O R4 tinha a mesma aparência externa de um Dróide R2 ou R3 de seu pescoço para baixo, mas para economizar dinheiro em sua produção, itens como a tela de exibição de vídeo e o pequeno extintor de incêndio foram retirados. A unidade de projetor/gravador holográfico foi mantida, mas transferida para cima de sua cabeça adomada deixando que a unidade ficasse mais barata e pouco miniaturizada com um eixo de rotação menor. O computador Intelléx VI do dróide era avançado, mas era adequado para projetos com repulsão comuns e as especificações de transportes espaciais disponíveis no mercado. O cérebro de computador era projetado com mais espaço entre os componentes, reduzindo os custos de produção, mas ele precisava de uma cúpula de cabeça maior, e desta mesma forma ele eliminava muitos dos indicadores de função e engenhocas encontradas em outras cabeças adomadas da Série-R. O R4 era inadequado para a tarefa de Astromecânico em um Caça Estrelar; ele apenas conseguia se lembrar das coordenadas de um único salto no hiperespaço em sua memória astrográfica, uma viagem apenas de ida para qualquer piloto de caça.
Estes dróides eram duros, conseguindo encolher os ombros para se livraram de golpes e tendo uma cavidade comum para um ambiente de oficina operando tão bem, ou melhor, do que outros dróides da Série-R. O AI ficou agraciado ao descobrir que, com verificações de manutenção regulares, o R4 superava seus parâmetros de projeto de vida operacional, tempo de resistência, estabilidade, personalidade e o tempo decorrido entre as suas sessões de recarga.

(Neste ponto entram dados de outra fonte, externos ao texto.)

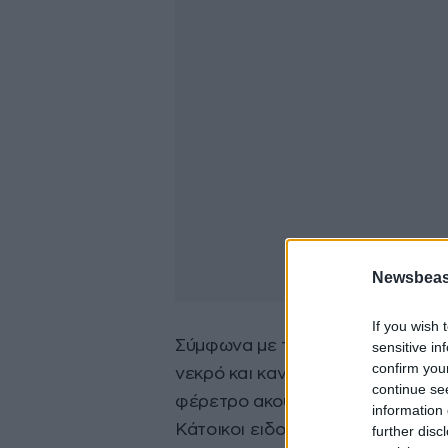
Newsbeast
If you wish 
Σύμφωνα με την αστυνομία, είπε 
sensitive in
confirm you
νεκρό και κανόνισε την κηδεία.
continue se
φέρετρο ακούστηκαν κλάματα κατ
information 
Κάτοικοι ειδοποίησαν τις αρχές ό
further disc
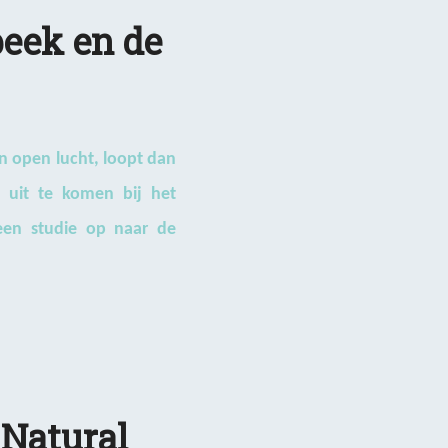
beek en de
n open lucht, loopt dan
 uit te komen bij het
 een studie op naar de
 Natural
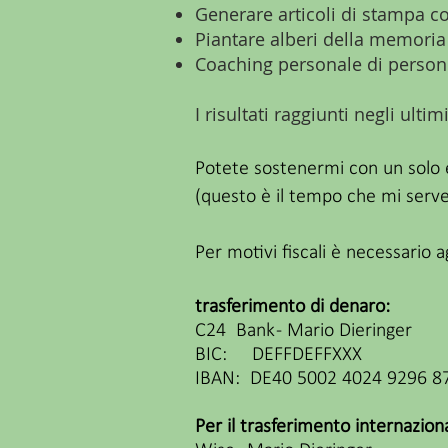
Generare articoli di stampa co
Piantare alberi della memoria
Coaching personale di person
I risultati raggiunti negli ul
Potete sostenermi con un solo e
(questo è il tempo che mi serve
Per motivi fiscali è necessario
trasferimento di denaro:
C24 Bank - Mario Dieringer
BIC: DEFFDEFFXXX
IBAN: DE40 5002 4024 9296 8
Per il trasferimento internazion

Devido à sua maior durabilidade, R4s eram os dróides preferenciais "Mecâ" usados pelos Jedi. Considerando a natureza interestrelar de seu trabalho, contudo, a maioria dos dróides R4 adquiridos por Jedi eram modificados para incluir a cabeça estilosa mais cara do R2. Isto dava aos R4 muitas das melhores características da Série-R2. Muitos destes dróides eram modificados pelos mecânicos no Templo Jedi para interagirem permanentemente com o Interceptador Leve Delta-7 Classe-Jarro de Éter, até que os Jedi o transferiram para o Delta-7B e o Interceptador Leve Eta-2 Classe-Atos. Ainda assim, os pilotos conservaram as unidades R4 no Interceptador Eta 2.
Consumidores públicos deste mercado gostaram do R4, como fizeram os lutadores da liberdade da Aliança para a Restauração da República. Eles argumentavam que ninguém desconfiaria de uma grande compra de Dróides Agromecânicos, de modo que muitos deles se tornavam copilotos dos Caças Estrelares, assim como os R2. Baixo custo e conhecimentos sobre muitos veículos também eram muito observados por Rebeldes sem recursos, e logo as cabeças cônicas dos dróides eram vistas comuns em bases da Aliança e nos hangares Mon Calamari. Alguns R4s, equipados com sensores de falha magnética não-padrão, eram usados pelo Império Galáctico para detectarem falhas e fraquezas em campos de contenção atmosféricos em hangares tanto a bordo das Estrelas da Morte como dos Destróieres Estrelares.